DNA, tRNA and mRNA are all essential macromolecular biological molecules involved in genetics and protein production. The two major categories of genetic molecules are DNA and RNA, with both tRNA and mRNA being different types of RNA. Whilst all three have similar structures, there are still major differences within both structure and function.
Components: DNA is the abbreviation of Deoxyribonucleic acid, which is a long polymer of DNA nucleotides. Within each DNA nucleotide, there is 1 deoxyribose sugar (a pentose sugar), 1 phosphate group and 1 base (from the options of Guanine, Cytosine, Thymine or Adenine). RNA on the other hand, is fully called Ribonucleic acid, which is a polymer of RNA nucleotides. Each RNA nucleotide consists of a ribose sugar (also pentose sugar), which differs from deoxyribose sugar by having an extra hydrogen atom within the sugar. It also contains a phosphate group, just like DNA and lastly, also contains a base but from the options of Guanine, Cytosine, Adenine and Uracil (instead of Thymine).
Structure: DNA exists as a double stranded structure with two strands running in anti-parallel directions. The two strands are held together by hydrogen bonds and twist together to form a double helix. A single molecule of DNA can also be very long. RNA on the other hand, are single stranded polymers that are much shorter. mRNA is a straight chain molecule, whereas tRNA folds back onto itself forming three hairpin loops, making the overall molecule a “three leaf clover” shape.
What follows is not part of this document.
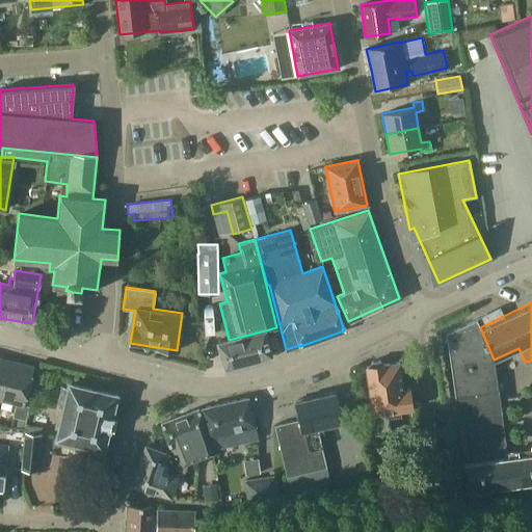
[(494,360),(480,327),(476,319),(446,334),(467,491),(531,482),(531,453),(506,456),(494,360)]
Additionally, with DNA and tRNA, there are often additional amino acids/ proteins attached. DNA are wrapped around histones whereas tRNA has a specific amino acid attached.
Location: Whilst DNA is mostly found within the nucleus (with the exception of during mitosis or meiosis), both RNA molecules are found within the cytoplasm.
Function: DNA functions as a storage molecule for all the organism’s genetic information. It is used in the first step of protein synthesis (transcription) to create the messenger molecule mRNA. mRNA and tRNA on the other hand are required for the second stage of protein synthesis (translation), with mRNA acting as a “messenger” of the DNA. When the codon of a mRNA matches the anti-codon of a tRNA, a match is made and the corresponding amino acid on the tRNA is used for protein synthesis.
The major reasons for the differences between the structures of the three molecules are related to their function and recognition. Your cells need to be able to recognise between RNA and DNA in order to ensure both are used for respective purposes.
The different structures are also tailored for the specific purposes of each molecule. DNA’s double helix structure makes it highly stable and much more resistant to damage, which is important for a storage molecule. mRNA is highly accessible as a short single stranded structure, important as its purpose is not to last long, but to be used as an intermediate for translation. The double stranded nature of DNA is also important for the semi-conservative replication, ensuring daughter DNA produced are identical to the templates used.